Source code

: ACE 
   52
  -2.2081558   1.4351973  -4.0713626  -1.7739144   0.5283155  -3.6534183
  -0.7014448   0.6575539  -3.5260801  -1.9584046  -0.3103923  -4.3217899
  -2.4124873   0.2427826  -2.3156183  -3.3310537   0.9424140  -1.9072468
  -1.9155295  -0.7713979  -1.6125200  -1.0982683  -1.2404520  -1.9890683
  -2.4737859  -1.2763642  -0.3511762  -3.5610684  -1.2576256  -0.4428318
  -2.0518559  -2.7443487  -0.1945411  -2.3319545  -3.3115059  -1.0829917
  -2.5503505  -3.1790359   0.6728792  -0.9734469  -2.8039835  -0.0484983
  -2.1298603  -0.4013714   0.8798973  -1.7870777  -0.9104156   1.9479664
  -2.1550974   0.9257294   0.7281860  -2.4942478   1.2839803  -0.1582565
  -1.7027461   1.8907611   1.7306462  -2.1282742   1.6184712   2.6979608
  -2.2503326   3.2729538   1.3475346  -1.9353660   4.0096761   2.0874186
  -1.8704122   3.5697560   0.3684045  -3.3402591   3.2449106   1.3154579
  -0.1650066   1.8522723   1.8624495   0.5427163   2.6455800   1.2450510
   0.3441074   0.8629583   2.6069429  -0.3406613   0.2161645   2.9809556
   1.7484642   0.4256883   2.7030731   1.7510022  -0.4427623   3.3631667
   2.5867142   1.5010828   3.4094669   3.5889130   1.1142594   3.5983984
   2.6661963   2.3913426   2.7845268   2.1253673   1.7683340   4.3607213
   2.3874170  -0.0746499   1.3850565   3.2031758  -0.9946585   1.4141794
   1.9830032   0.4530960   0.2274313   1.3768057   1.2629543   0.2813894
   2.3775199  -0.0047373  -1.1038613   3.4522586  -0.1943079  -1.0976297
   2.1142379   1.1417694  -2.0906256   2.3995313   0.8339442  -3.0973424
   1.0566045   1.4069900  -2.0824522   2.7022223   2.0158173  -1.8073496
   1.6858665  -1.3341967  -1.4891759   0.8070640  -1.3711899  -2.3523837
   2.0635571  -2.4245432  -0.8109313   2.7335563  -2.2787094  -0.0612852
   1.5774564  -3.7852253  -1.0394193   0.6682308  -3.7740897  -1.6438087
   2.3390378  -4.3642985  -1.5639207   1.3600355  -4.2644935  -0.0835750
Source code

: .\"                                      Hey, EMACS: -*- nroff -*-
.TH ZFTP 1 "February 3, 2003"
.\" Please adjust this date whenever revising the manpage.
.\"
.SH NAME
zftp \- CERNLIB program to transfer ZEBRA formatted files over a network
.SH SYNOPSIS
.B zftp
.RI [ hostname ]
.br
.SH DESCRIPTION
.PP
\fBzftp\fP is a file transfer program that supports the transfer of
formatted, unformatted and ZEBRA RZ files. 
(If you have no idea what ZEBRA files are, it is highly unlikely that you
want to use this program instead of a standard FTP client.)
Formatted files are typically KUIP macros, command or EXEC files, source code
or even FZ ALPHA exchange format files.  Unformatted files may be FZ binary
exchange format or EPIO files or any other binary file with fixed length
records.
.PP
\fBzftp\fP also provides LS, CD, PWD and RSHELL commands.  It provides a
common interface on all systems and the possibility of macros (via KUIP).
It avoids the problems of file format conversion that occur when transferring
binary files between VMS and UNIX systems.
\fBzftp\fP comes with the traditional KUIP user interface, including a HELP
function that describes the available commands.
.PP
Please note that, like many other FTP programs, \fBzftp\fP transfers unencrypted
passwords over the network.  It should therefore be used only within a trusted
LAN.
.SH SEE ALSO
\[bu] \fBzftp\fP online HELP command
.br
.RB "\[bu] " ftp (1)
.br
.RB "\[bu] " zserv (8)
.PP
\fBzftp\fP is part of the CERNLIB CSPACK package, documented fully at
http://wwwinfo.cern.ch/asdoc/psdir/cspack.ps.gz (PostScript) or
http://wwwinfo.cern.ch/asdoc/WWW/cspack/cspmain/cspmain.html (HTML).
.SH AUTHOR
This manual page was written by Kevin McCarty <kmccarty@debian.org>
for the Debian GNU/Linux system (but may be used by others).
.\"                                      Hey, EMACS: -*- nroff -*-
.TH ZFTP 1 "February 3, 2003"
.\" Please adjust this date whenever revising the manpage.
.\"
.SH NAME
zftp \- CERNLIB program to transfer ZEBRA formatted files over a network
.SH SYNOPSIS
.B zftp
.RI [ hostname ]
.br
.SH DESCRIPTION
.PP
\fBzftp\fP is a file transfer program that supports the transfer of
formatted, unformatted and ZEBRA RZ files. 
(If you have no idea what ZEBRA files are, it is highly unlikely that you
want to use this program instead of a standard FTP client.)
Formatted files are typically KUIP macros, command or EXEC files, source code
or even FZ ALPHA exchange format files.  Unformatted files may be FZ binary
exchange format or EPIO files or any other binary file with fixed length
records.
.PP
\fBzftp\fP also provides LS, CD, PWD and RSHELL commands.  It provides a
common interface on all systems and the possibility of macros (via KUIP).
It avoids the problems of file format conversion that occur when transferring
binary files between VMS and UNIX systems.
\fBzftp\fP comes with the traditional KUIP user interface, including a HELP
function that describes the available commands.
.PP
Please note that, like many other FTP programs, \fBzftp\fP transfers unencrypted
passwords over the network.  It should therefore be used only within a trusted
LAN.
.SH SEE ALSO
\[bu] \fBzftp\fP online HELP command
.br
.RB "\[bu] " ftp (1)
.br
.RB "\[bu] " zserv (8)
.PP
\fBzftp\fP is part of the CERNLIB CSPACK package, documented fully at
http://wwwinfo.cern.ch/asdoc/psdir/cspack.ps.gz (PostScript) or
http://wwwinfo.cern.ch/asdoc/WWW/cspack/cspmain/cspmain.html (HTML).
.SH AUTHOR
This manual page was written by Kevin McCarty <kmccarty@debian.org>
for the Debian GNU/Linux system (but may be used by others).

Job item: What is needed is an exact copy of all the entries.

Solution:
Source code

: ACE 
   52
  -2.2081558   1.4351973  -4.0713626  -1.7739144   0.5283155  -3.6534183
  -0.7014448   0.6575539  -3.5260801  -1.9584046  -0.3103923  -4.3217899
  -2.4124873   0.2427826  -2.3156183  -3.3310537   0.9424140  -1.9072468
  -1.9155295  -0.7713979  -1.6125200  -1.0982683  -1.2404520  -1.9890683
  -2.4737859  -1.2763642  -0.3511762  -3.5610684  -1.2576256  -0.4428318
  -2.0518559  -2.7443487  -0.1945411  -2.3319545  -3.3115059  -1.0829917
  -2.5503505  -3.1790359   0.6728792  -0.9734469  -2.8039835  -0.0484983
  -2.1298603  -0.4013714   0.8798973  -1.7870777  -0.9104156   1.9479664
  -2.1550974   0.9257294   0.7281860  -2.4942478   1.2839803  -0.1582565
  -1.7027461   1.8907611   1.7306462  -2.1282742   1.6184712   2.6979608
  -2.2503326   3.2729538   1.3475346  -1.9353660   4.0096761   2.0874186
  -1.8704122   3.5697560   0.3684045  -3.3402591   3.2449106   1.3154579
  -0.1650066   1.8522723   1.8624495   0.5427163   2.6455800   1.2450510
   0.3441074   0.8629583   2.6069429  -0.3406613   0.2161645   2.9809556
   1.7484642   0.4256883   2.7030731   1.7510022  -0.4427623   3.3631667
   2.5867142   1.5010828   3.4094669   3.5889130   1.1142594   3.5983984
   2.6661963   2.3913426   2.7845268   2.1253673   1.7683340   4.3607213
   2.3874170  -0.0746499   1.3850565   3.2031758  -0.9946585   1.4141794
   1.9830032   0.4530960   0.2274313   1.3768057   1.2629543   0.2813894
   2.3775199  -0.0047373  -1.1038613   3.4522586  -0.1943079  -1.0976297
   2.1142379   1.1417694  -2.0906256   2.3995313   0.8339442  -3.0973424
   1.0566045   1.4069900  -2.0824522   2.7022223   2.0158173  -1.8073496
   1.6858665  -1.3341967  -1.4891759   0.8070640  -1.3711899  -2.3523837
   2.0635571  -2.4245432  -0.8109313   2.7335563  -2.2787094  -0.0612852
   1.5774564  -3.7852253  -1.0394193   0.6682308  -3.7740897  -1.6438087
   2.3390378  -4.3642985  -1.5639207   1.3600355  -4.2644935  -0.0835750
Source code

: .\"                                      Hey, EMACS: -*- nroff -*-
.TH ZFTP 1 "February 3, 2003"
.\" Please adjust this date whenever revising the manpage.
.\"
.SH NAME
zftp \- CERNLIB program to transfer ZEBRA formatted files over a network
.SH SYNOPSIS
.B zftp
.RI [ hostname ]
.br
.SH DESCRIPTION
.PP
\fBzftp\fP is a file transfer program that supports the transfer of
formatted, unformatted and ZEBRA RZ files. 
(If you have no idea what ZEBRA files are, it is highly unlikely that you
want to use this program instead of a standard FTP client.)
Formatted files are typically KUIP macros, command or EXEC files, source code
or even FZ ALPHA exchange format files.  Unformatted files may be FZ binary
exchange format or EPIO files or any other binary file with fixed length
records.
.PP
\fBzftp\fP also provides LS, CD, PWD and RSHELL commands.  It provides a
common interface on all systems and the possibility of macros (via KUIP).
It avoids the problems of file format conversion that occur when transferring
binary files between VMS and UNIX systems.
\fBzftp\fP comes with the traditional KUIP user interface, including a HELP
function that describes the available commands.
.PP
Please note that, like many other FTP programs, \fBzftp\fP transfers unencrypted
passwords over the network.  It should therefore be used only within a trusted
LAN.
.SH SEE ALSO
\[bu] \fBzftp\fP online HELP command
.br
.RB "\[bu] " ftp (1)
.br
.RB "\[bu] " zserv (8)
.PP
\fBzftp\fP is part of the CERNLIB CSPACK package, documented fully at
http://wwwinfo.cern.ch/asdoc/psdir/cspack.ps.gz (PostScript) or
http://wwwinfo.cern.ch/asdoc/WWW/cspack/cspmain/cspmain.html (HTML).
.SH AUTHOR
This manual page was written by Kevin McCarty <kmccarty@debian.org>
for the Debian GNU/Linux system (but may be used by others).
.\"                                      Hey, EMACS: -*- nroff -*-
.TH ZFTP 1 "February 3, 2003"
.\" Please adjust this date whenever revising the manpage.
.\"
.SH NAME
zftp \- CERNLIB program to transfer ZEBRA formatted files over a network
.SH SYNOPSIS
.B zftp
.RI [ hostname ]
.br
.SH DESCRIPTION
.PP
\fBzftp\fP is a file transfer program that supports the transfer of
formatted, unformatted and ZEBRA RZ files. 
(If you have no idea what ZEBRA files are, it is highly unlikely that you
want to use this program instead of a standard FTP client.)
Formatted files are typically KUIP macros, command or EXEC files, source code
or even FZ ALPHA exchange format files.  Unformatted files may be FZ binary
exchange format or EPIO files or any other binary file with fixed length
records.
.PP
\fBzftp\fP also provides LS, CD, PWD and RSHELL commands.  It provides a
common interface on all systems and the possibility of macros (via KUIP).
It avoids the problems of file format conversion that occur when transferring
binary files between VMS and UNIX systems.
\fBzftp\fP comes with the traditional KUIP user interface, including a HELP
function that describes the available commands.
.PP
Please note that, like many other FTP programs, \fBzftp\fP transfers unencrypted
passwords over the network.  It should therefore be used only within a trusted
LAN.
.SH SEE ALSO
\[bu] \fBzftp\fP online HELP command
.br
.RB "\[bu] " ftp (1)
.br
.RB "\[bu] " zserv (8)
.PP
\fBzftp\fP is part of the CERNLIB CSPACK package, documented fully at
http://wwwinfo.cern.ch/asdoc/psdir/cspack.ps.gz (PostScript) or
http://wwwinfo.cern.ch/asdoc/WWW/cspack/cspmain/cspmain.html (HTML).
.SH AUTHOR
This manual page was written by Kevin McCarty <kmccarty@debian.org>
for the Debian GNU/Linux system (but may be used by others).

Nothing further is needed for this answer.